▶ _Problem statement_
Images should not appear in the copy, yet every line of the listing below must be printed exactly.

▶ _Supplied data_
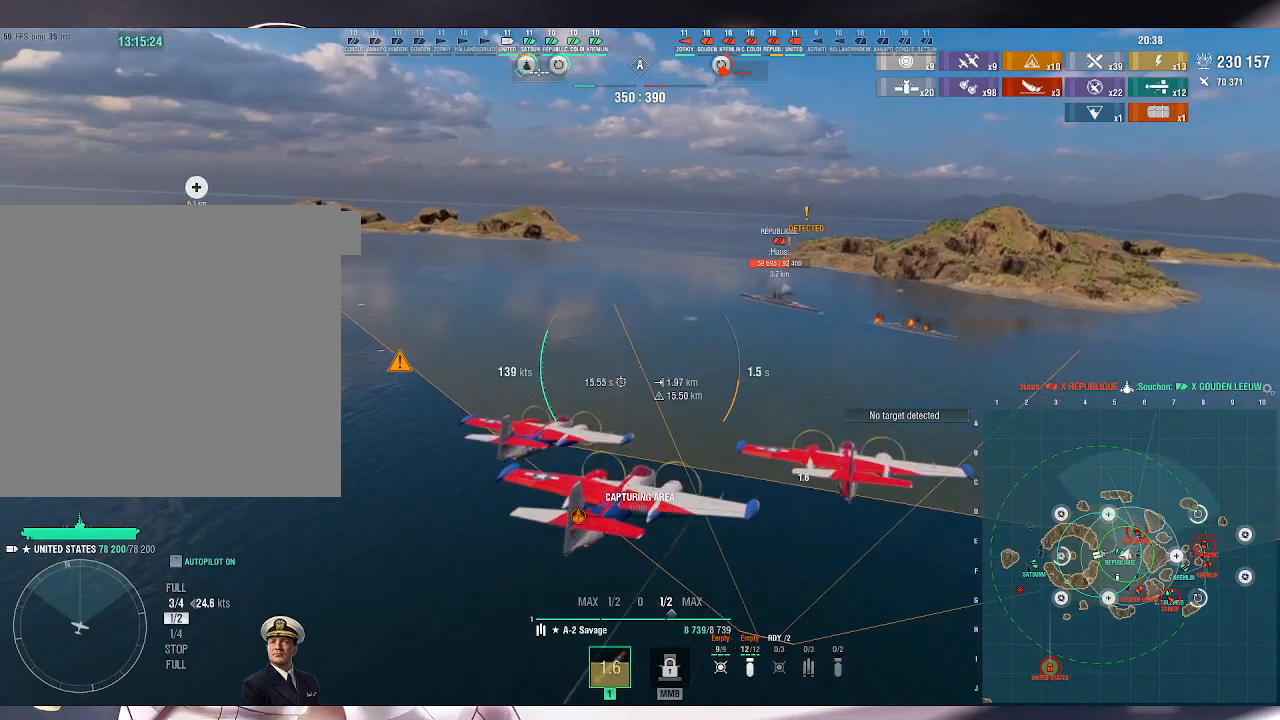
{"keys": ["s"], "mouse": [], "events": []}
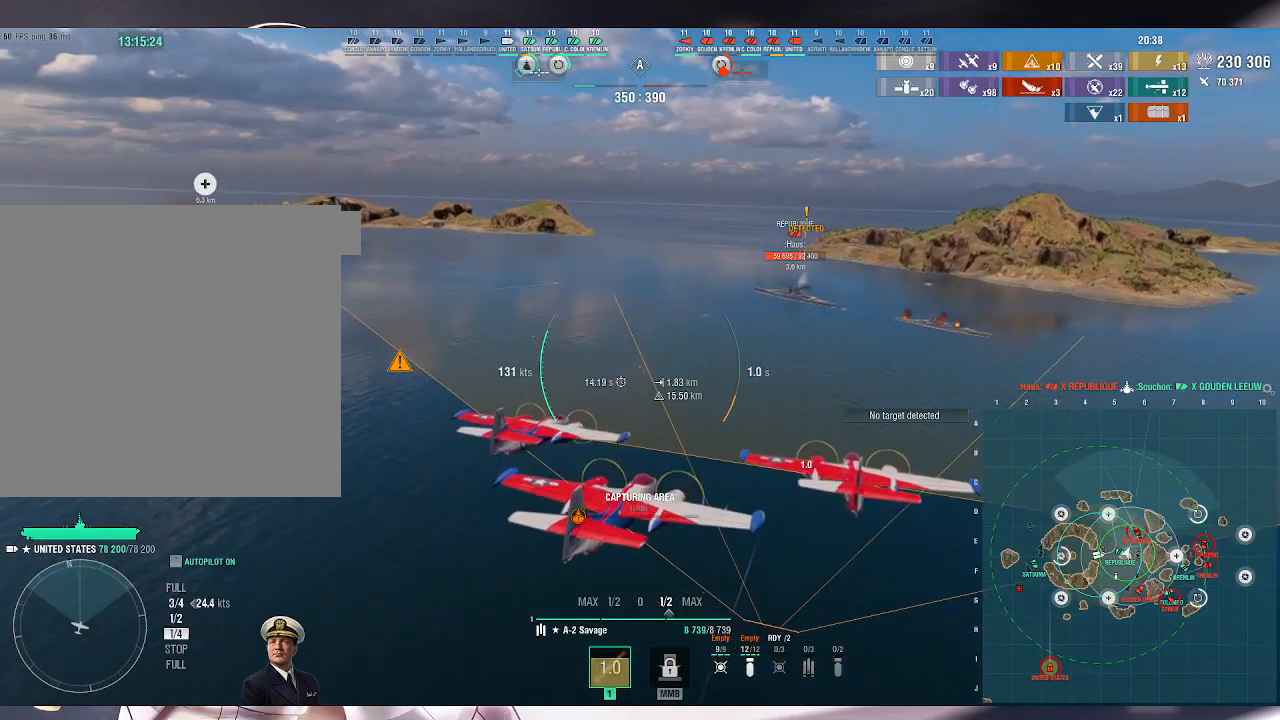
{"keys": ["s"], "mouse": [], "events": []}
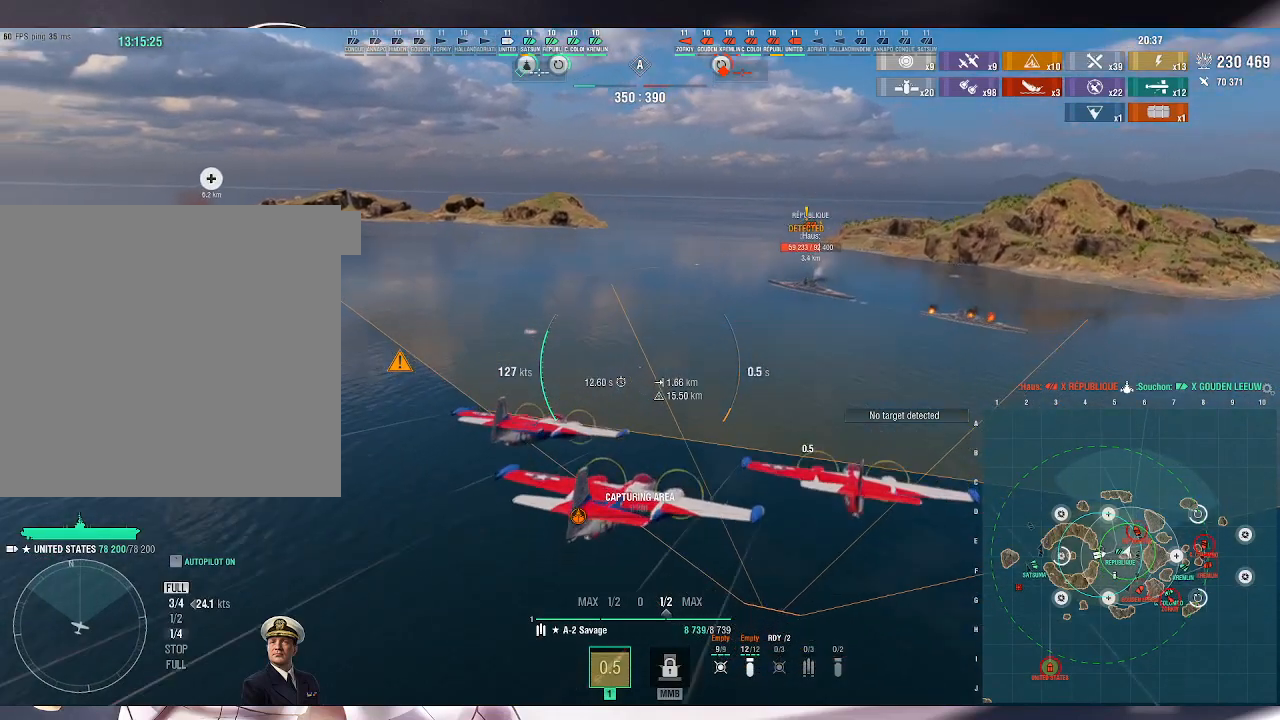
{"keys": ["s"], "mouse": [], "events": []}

▶ _Written answer_
{"keys": ["s"], "mouse": [], "events": []}
{"keys": ["s"], "mouse": [], "events": []}
{"keys": ["s"], "mouse": [], "events": []}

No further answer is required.